Flights to Hua Hin: InterContinental now flying guests in from Bangkok
Bangkokians can now skip the 2.5-hour drive south and enjoy views of the gulf on a 35-minute flight
By CNNGo staff 14 September, 2010
The flight from Bangkok to Hua Hin, aboard this InterContinental plane, takes 35 minutes.
The InterContinental Hua Hin Resort has launched private flights from Bangkok to Hua Hin Airport, the latest in a string of high-stakes steps to promote itself in the resort town’s crowded luxury hotel market since opening last year.
Though the flights are advertised as being available from either Bangkok’s Suvarnabhumi International Airport or domestic Don Muang, hotel management told us this morning they are willing to fly guests to and from anywhere in Thailand.
It’s certainly appealing -- if you don’t mind coughing up 50,000 baht. The flight seats six but guests need to charter the whole plane. Want to fly solo? The price is the same.
Despite the far from low-cost rate, the reason this plan just might fly is that there are no other flights to Hua Hin available. The town is only a two-and-a-half-hour drive from Bangkok, but when you’ve only got a weekend to escape the grind a 35-minute flight is a far cooler prospect.

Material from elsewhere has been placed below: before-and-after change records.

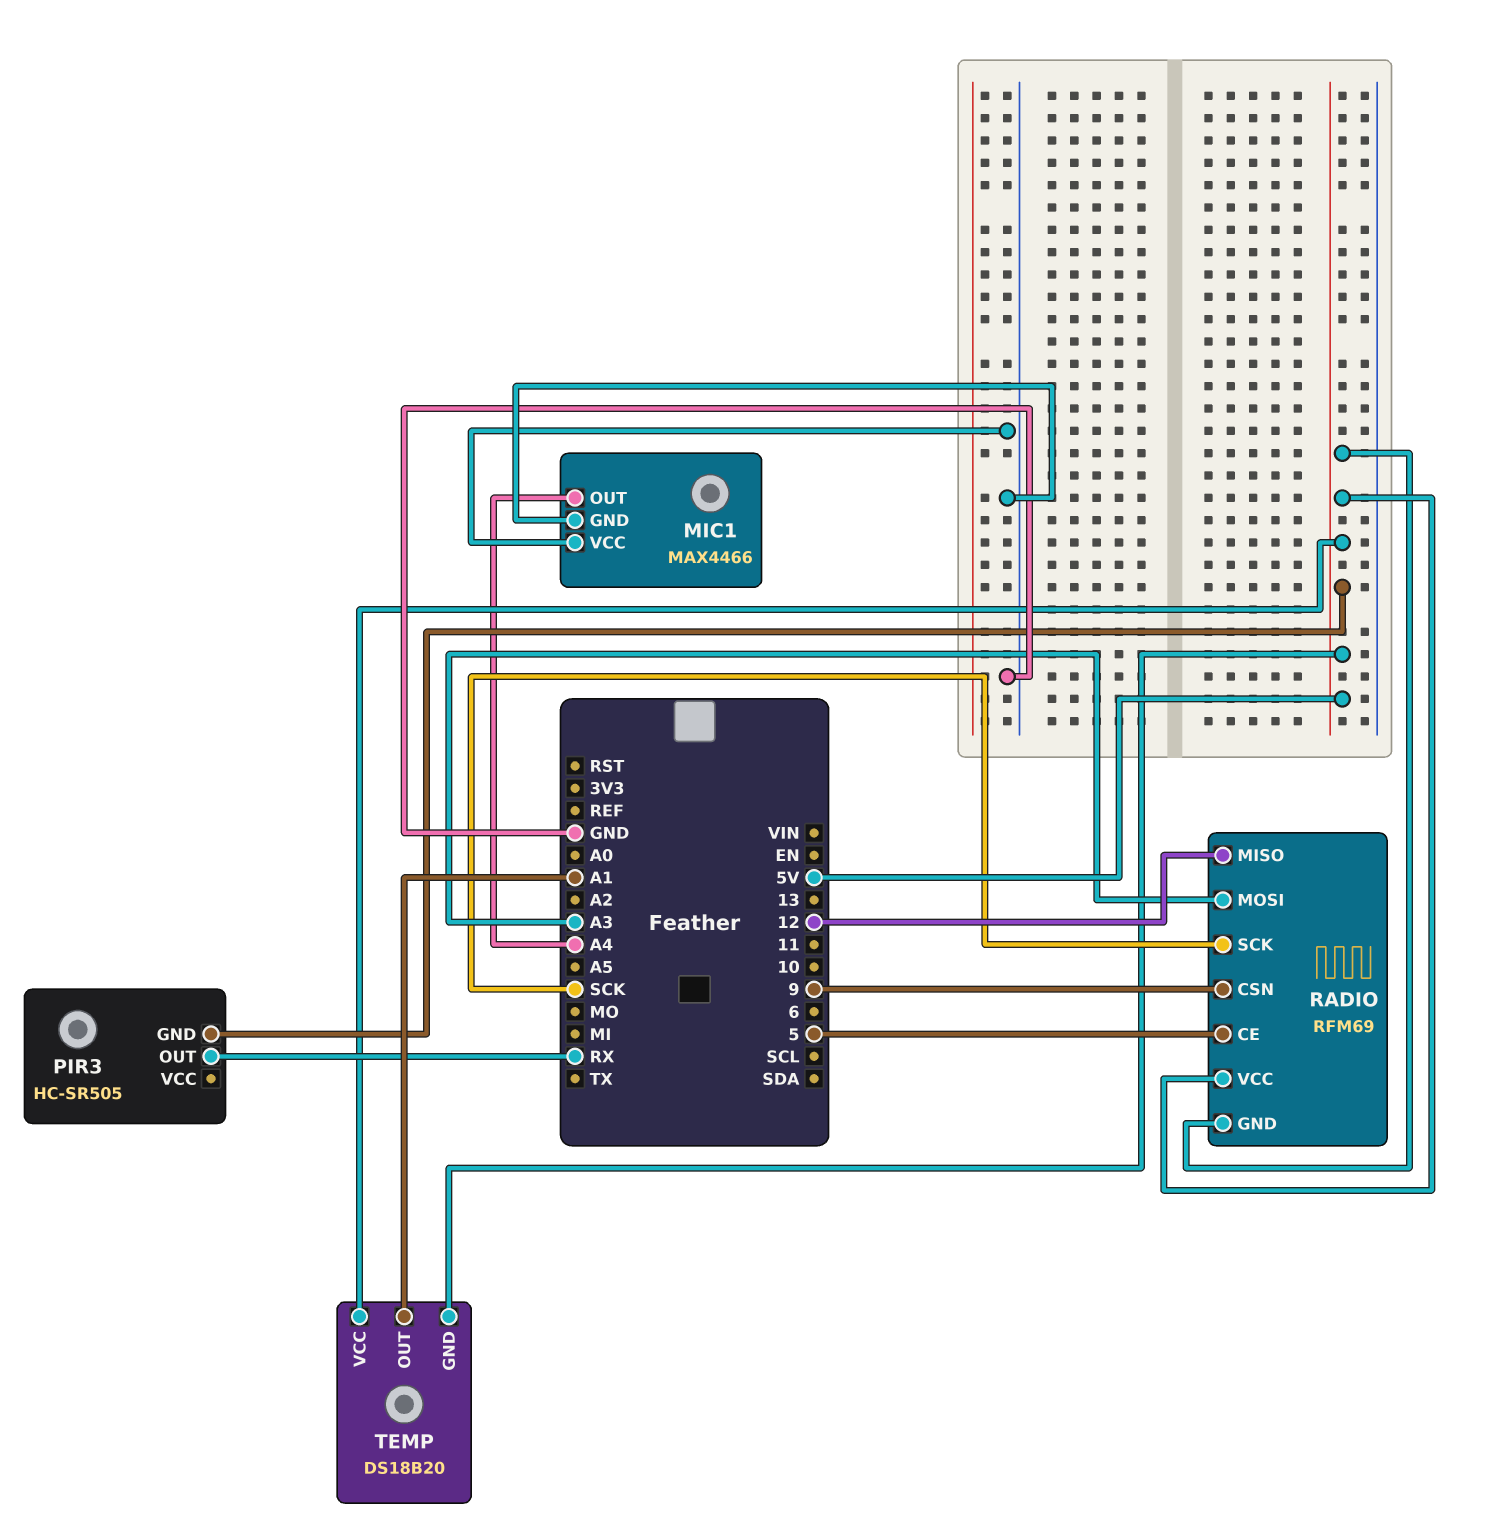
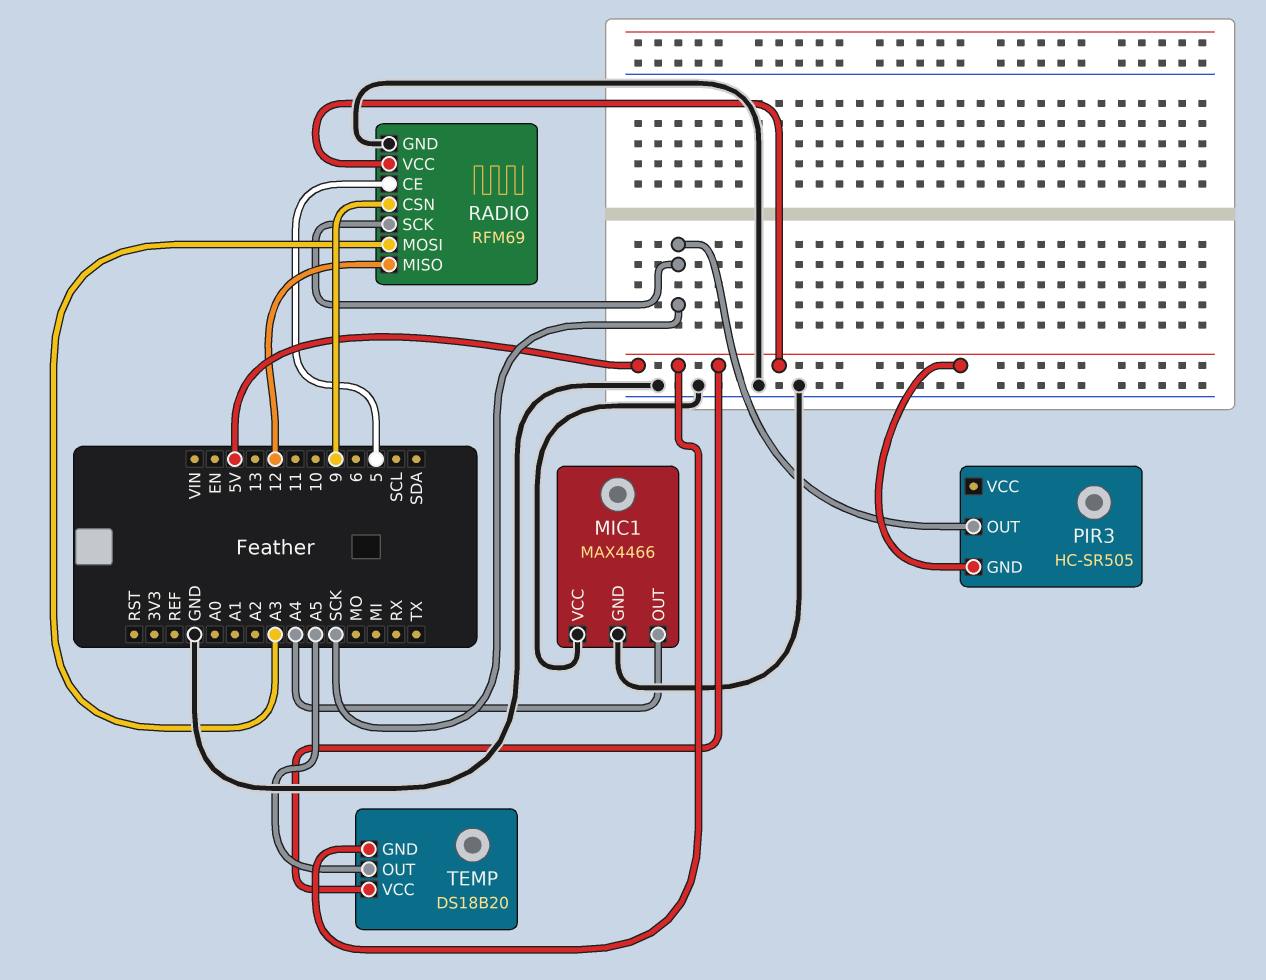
PIR3 pin OUT: RX -> SCK
RADIO pin GND: 5V -> GND
TEMP pin OUT: A1 -> A5

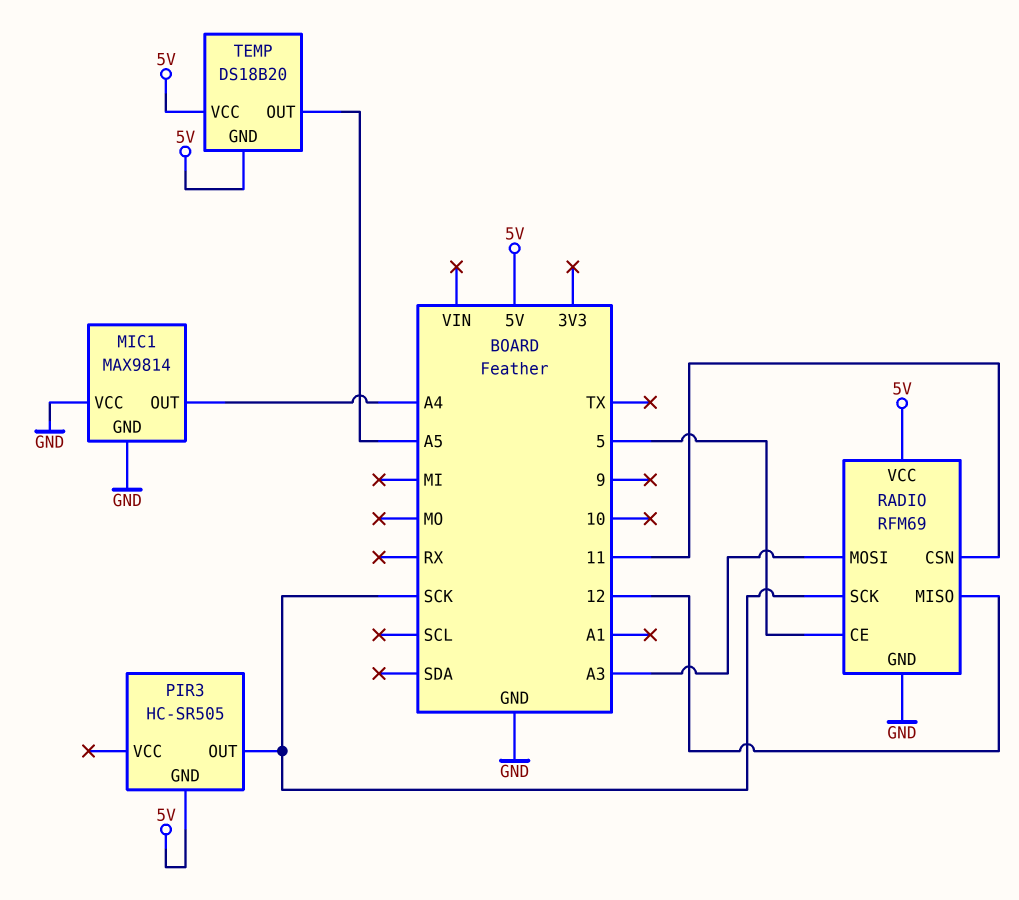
MIC1: MAX4466 -> MAX9814
RADIO pin CSN: 9 -> 11

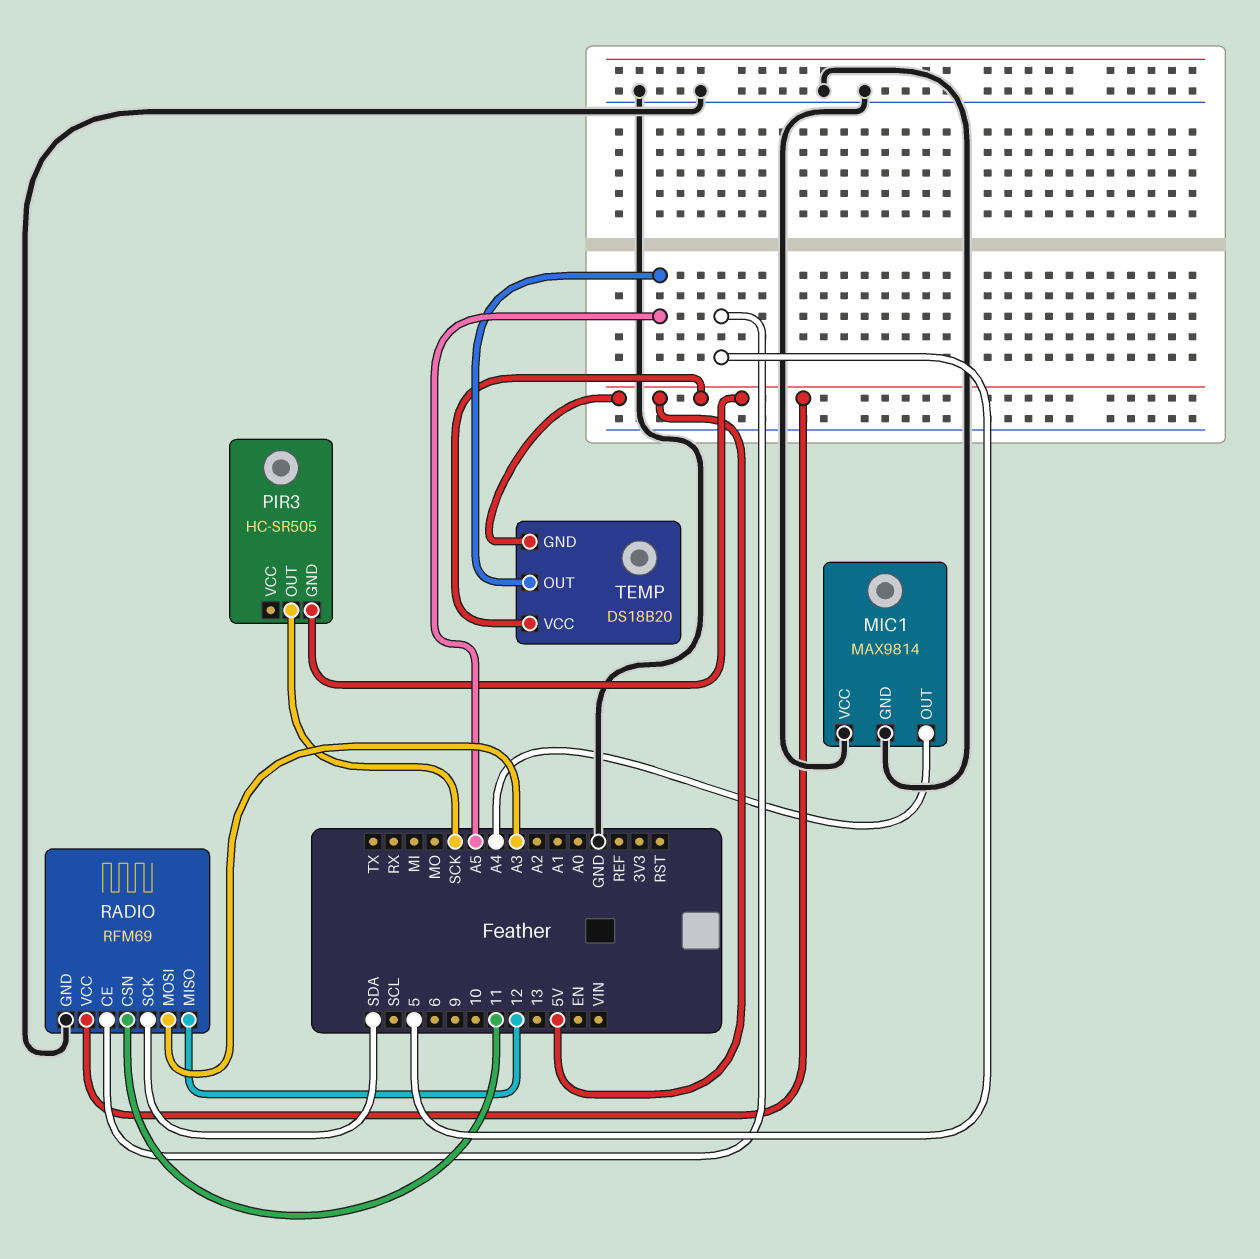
RADIO pin SCK: SCK -> SDA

Bangkok Airways used to offer flights, but they were canceled back in 2004. Then came the tiny private Thai airline SGA, which was last year rebranded by Nok Air and now only operates short flights out of Chiang Mai.
View of a InterContinental suite looking in from the balcony.
As we mentioned above, the flights are part of a series of high profile marketing moves by the hotel. This year the InterContinental was the main sponsor of the Hua Hin International Jazz Festival, the town’s first Kite Boarding World Cup and the first Hua Hin Beach Polo event. In January, it was a sponsor of a tennis tournament featuring just a single match between Maria Sharapova and Venus Williams, hosting the leading ladies as guests.
In spite of its obviously big marketing budget, InterContinental Hua Hin property is smaller than most of the sprawling resorts that surround it in Hua Hin, such as the Mariott, Hyatt and historical Sofitel Centara Grand.
But its hip design, layout and top amenities make up for any size issues in a town that was once viewed by the younger set as a weekend retreat for aging nostalgic Bangkok elites.
The rooms are boutique hotel chic, avoiding the usual cookie-cutter East-meets West designs found in most of the country’s newer branded hotels. Also appealing is the unusual layout of the rooms that allows guests to wake up looking straight out onto the beach and grounds, which are filled with multi-layered pools and fountains, as opposed to a TV screen.